Avalon Labs (AVL) (AVL) Price Prediction

By CMC AI
25 May 2026 10:44PM (UTC+0)
TLDR

AVL's price outlook hinges on its deflationary tokenomics, product adoption, and Bitcoin's market strength.

  1. Supply Dynamics – Aggressive token burns reduce circulating supply, creating scarcity that could support price if demand holds.

  2. Product Adoption – Success of its AI‑powered RWA marketplace on BNB Chain could drive utility and new user inflows.

  3. Market Dependencies – As a Bitcoin‑native DeFi project, AVL’s demand is tied to BTC’s price action and overall crypto sentiment.

Deep Dive

1. Deflationary Token Burns (Bullish Impact)

Overview: Avalon Labs has executed multiple buyback‑and‑burn events, removing a significant portion of AVL’s circulating supply. In June 2025, it burned 80 million tokens (44% of circulating supply) (NullTX), and by September 2025, cumulative burns reached 93.96 million tokens (37% of supply) (Crypto Times). These burns are funded by protocol revenue, linking supply reduction to platform usage.

What this means: Reducing supply while demand remains constant or grows can create upward price pressure. Historical burns triggered immediate price jumps (e.g., 21% surge in June 2025). The long‑term bullish case depends on continued revenue‑funded burns, which signal sustainable value accrual to the token.
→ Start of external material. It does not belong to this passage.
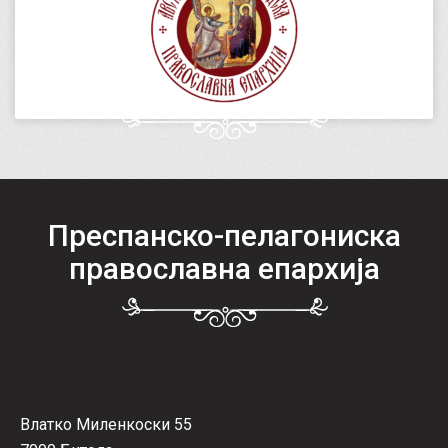
Преспанско-пелагониска
православна епархија
Влатко Миленкоски 55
2. AI‑Powered RWA Marketplace Launch (Bullish Impact)

Overview: In October 2025, Avalon released a whitepaper for an AI‑backed real‑world asset (RWA) marketplace and AI‑Model‑as‑a‑Service platform on BNB Chain (CoinJournal). The platform introduces the Commercial Rights Tokenization (CRT) standard, aiming to tokenize access to goods, services, and AI compute.

What this means: Successful adoption of this marketplace could significantly increase AVL’s utility and attract new users and capital. A 16% price spike followed the whitepaper release, showing market optimism. Sustained growth in TVL and transaction volume on the marketplace would be key indicators of fundamental demand driving price.

3. Bitcoin Correlation & Unlock Schedule (Mixed Impact)

Overview: AVL is the governance token for a Bitcoin‑native financial ecosystem. Its demand is inherently linked to Bitcoin’s price and the growth of Bitcoin DeFi (BTCFi). Additionally, the tokenomics show that only about 16.6% of the total 1‑billion supply was unlocked as of September 2025, with more scheduled releases ahead (CoinSpeaker).

What this means: A strong Bitcoin rally could lift AVL as capital flows into BTCFi narratives. Conversely, a BTC downturn or bearish macro sentiment could dampen demand. Future token unlocks risk adding sell pressure if not met with proportional new demand, presenting a key medium‑term risk to monitor.

Conclusion

AVL’s price trajectory will likely be a tug‑of‑war between its deflationary supply mechanics and the need for real adoption of its new AI‑RWA platform. A holder should watch for sustained protocol revenue funding burns and growth in marketplace TVL, while being mindful of upcoming unlock events and Bitcoin’s market direction.
Will the revenue‑generating ecosystem grow fast enough to absorb future supply and justify a higher valuation?

CMC AI can make mistakes. Not financial advice.